The interaction between the management workstation and the managed system also differs between the architectures. SNMP offers a few basic commands (get, get next , set, get bulk), assuming that the devices will be simple and the workstations complex. TMN offers a wider selection of basic commands (including filtering), assuming more sophistication on the managed device. CIM continues this trend, allowing functions (called methods ) to be associated with particular elements. This approach is more intuitive for programmers ”SNMP relies a great deal on the side effects of setting different parameters, something which can cause problems when several fields need to be updated atomically. CIM defines a method to perform the complex operation and simply invokes it. As a very simple example, consider taking an Ethernet port out of service. With the SNMP approach, the operator may set the value of a PortRequiredStatus property to DOWN and rely on a side effect of this setting to cause the port to go down. With the CIM approach, the operator would invoke the goOutOfService() method.

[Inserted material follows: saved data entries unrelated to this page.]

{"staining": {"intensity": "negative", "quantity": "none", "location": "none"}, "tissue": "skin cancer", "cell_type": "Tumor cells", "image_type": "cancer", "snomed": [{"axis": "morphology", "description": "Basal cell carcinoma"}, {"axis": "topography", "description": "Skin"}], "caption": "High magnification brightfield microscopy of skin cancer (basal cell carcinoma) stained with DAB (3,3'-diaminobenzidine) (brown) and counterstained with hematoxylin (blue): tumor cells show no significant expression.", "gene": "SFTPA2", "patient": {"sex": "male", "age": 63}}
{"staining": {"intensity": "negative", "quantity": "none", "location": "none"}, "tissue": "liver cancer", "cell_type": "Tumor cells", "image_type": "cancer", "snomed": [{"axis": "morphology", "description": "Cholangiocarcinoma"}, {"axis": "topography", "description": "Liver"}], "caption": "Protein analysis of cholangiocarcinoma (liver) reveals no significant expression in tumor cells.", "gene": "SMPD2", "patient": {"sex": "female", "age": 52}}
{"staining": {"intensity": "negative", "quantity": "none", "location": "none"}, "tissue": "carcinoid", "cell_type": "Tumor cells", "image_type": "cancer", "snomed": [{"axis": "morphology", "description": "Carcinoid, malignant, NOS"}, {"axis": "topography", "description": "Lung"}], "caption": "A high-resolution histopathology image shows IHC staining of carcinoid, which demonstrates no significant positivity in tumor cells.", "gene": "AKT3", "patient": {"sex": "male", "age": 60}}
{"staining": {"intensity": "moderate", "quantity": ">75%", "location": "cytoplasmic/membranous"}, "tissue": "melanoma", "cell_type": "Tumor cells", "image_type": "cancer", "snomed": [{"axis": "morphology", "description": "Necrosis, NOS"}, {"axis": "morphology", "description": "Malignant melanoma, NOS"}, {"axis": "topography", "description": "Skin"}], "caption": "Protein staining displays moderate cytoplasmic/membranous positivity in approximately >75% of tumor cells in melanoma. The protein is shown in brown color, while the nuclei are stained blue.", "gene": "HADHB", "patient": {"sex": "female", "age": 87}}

Although SNMP is designed to allow the configuration of a device through the side effects of setting parameter values, many equipment manufacturers have not exploited this in their management systems, relying instead on a non-SNMP CLI for configuration and using SNMP for presenting alarms and allowing queries.
SNMP, which was not intended to be an international standard, became popular by virtue of its simplicity. However, it has not been used extensively to configure complex devices, only to monitor and interrogate them. As management systems move towards service and business-level management, SNMP is no longer adequate. TMN could offer much of what is required, but has been tarred with the "unwieldy and inefficient" brush of so many telecommunications standards and is likely to be overtaken by WBEM.
 Request for Comment: The name given to drafts and standards produced by the IETF.